Last month, I attended the RWM - Resource Efficiency and Waste Management Solutions - conference and supported the ‘right waste, right place’ (RWRP) industry led campaign that raises awareness of the duty of care all organisations have when dealing with their waste.
The Environment Agency works closely with key industry groups to explain the message about duty of care.
It was great that there seemed to be lots of interest in the campaign at the Environmental Services Association (ESA) stall and I was kept really busy for 2 days at the CIWM ‘waste clinics’. Many of the questions related to duty of care which makes sense as understanding duty of care essentially underpins most waste management.
Judith Kelly, OBE, HMRC’s Deputy Director of Environmental Tax Policy, supports the focus on duty of care, saying:
"I'm delighted to see the work being done to promote duty of care. Substantial amounts of landfill tax are lost due to the misdescription and unlawful disposal of waste which undermines the objectives of the tax and damages the legitimate waste industry. Strengthening controls upstream will help prevent non-compliance by making it harder for operators to make mistakes or deliberately break the rules."
My conversations at RWM also gave me the opportunity to reflect that, after 40 years of regulation, the waste management industry should now be mature enough to take the lead on the provision of things like guidance, best practice and offering clients solid advice. Many waste companies do of course, but perhaps others needs to take more of a lead. This is why I’ve been encouraging everyone to join the campaign ‘right waste, right place’ (RWRP).
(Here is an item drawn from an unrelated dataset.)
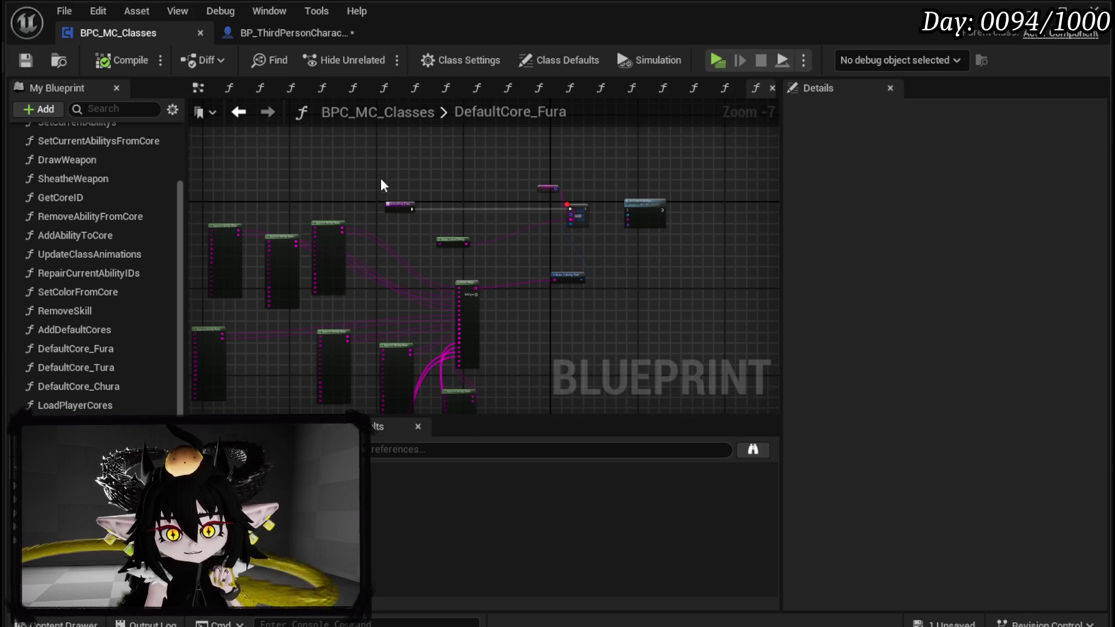
{"action": "left_click", "coordinate": [301, 36]}
Save the character blueprint, nudge Print String left, and select Build Default Equipment with its equipment reference.
{"action": "left_click", "coordinate": [25, 59]}
{"action": "left_click_drag", "start_coordinate": [308, 206], "coordinate": [638, 253]}
{"action": "left_click_drag", "start_coordinate": [697, 360], "coordinate": [264, 316]}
RWRP launched their construction sector campaign at RWM and highlighted their recent market research findings about duty of care awareness, you can read all about it here: Construction companies breaching waste law prompts sector-focused campaign.
Awareness of duty of care is low especially in the construction sector, where the waste chain can be particularly complicated. At RWM I also encountered consultants who still advise clients that all they need to do to comply with duty of care is use a registered carrier and complete a transfer note. Just shows the need for awareness raising and to reduce the volume of construction and demolition being sent to illegal sites. Over a quarter of illegal waste sites the Environment Agency encounters, has some construction or demolition waste on the site where it is not treated or disposed of correctly minimising harm to the environment.
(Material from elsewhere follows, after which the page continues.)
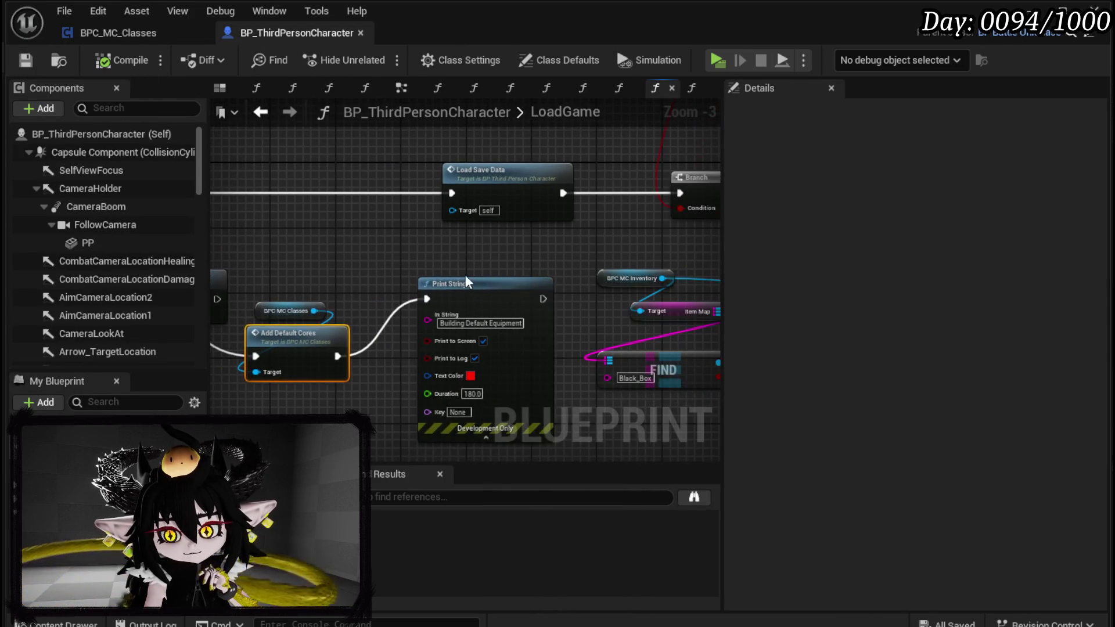
{"action": "left_click", "coordinate": [430, 332]}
Mis-description of waste from construction, demolition and excavation is a widespread issue with waste described as ‘soils’ or ‘muck away’ – the rules are clear excavated soils must be properly assessed for hazardous properties.
Look out for some construction focussed workshops around the country in the next couple of months in support of the RWRP construction campaign. These are being organised in collaboration with CIWM and leading construction companies.
Please consider if your company could be an Ambassador? Becoming a champion of the cause has benefits for the industry, the environment and your business.